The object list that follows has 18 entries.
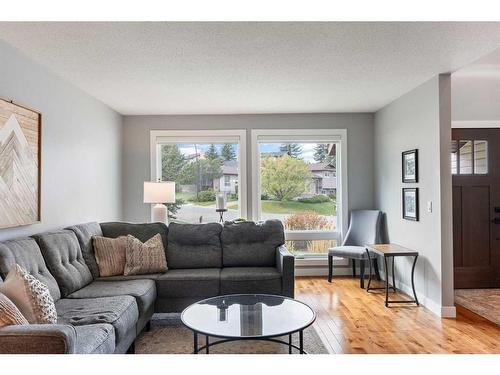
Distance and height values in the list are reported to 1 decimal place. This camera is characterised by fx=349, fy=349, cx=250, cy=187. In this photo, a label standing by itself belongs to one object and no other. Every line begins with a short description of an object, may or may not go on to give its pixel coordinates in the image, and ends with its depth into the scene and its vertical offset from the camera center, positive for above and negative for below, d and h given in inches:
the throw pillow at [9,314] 61.1 -21.6
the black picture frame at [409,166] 149.9 +10.7
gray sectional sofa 73.1 -27.8
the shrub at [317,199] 202.2 -4.9
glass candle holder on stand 178.4 -6.5
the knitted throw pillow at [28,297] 69.7 -21.2
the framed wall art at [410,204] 149.7 -6.1
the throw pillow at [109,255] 126.6 -23.3
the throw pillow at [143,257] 129.0 -24.7
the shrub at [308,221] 200.8 -17.5
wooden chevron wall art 96.3 +8.4
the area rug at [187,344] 103.3 -47.4
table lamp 163.6 -1.5
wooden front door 164.6 -7.1
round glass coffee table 80.7 -32.8
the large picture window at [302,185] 198.1 +3.3
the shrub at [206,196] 201.0 -2.6
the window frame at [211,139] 196.1 +29.6
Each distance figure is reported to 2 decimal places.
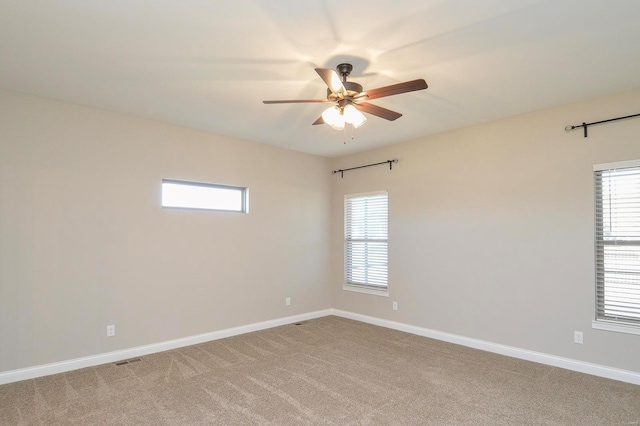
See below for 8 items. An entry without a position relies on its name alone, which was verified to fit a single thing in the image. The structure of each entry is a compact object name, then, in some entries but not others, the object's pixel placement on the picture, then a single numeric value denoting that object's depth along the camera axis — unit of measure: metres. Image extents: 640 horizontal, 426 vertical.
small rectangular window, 4.59
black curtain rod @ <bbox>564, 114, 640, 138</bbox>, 3.47
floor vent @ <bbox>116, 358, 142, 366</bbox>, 3.88
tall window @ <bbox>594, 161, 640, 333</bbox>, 3.43
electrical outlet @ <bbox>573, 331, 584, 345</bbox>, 3.67
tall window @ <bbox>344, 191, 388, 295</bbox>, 5.69
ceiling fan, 2.61
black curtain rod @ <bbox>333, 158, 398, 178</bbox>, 5.52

----

**Exercise goal**
Show, from the listing above, every line holding the word "bbox".

**Solution**
black curtain rod @ <bbox>564, 114, 640, 138</bbox>, 3.47
floor vent @ <bbox>116, 358, 142, 366</bbox>, 3.88
tall window @ <bbox>594, 161, 640, 333</bbox>, 3.43
electrical outlet @ <bbox>573, 331, 584, 345</bbox>, 3.67
tall window @ <bbox>344, 191, 388, 295</bbox>, 5.69
black curtain rod @ <bbox>333, 158, 398, 178</bbox>, 5.52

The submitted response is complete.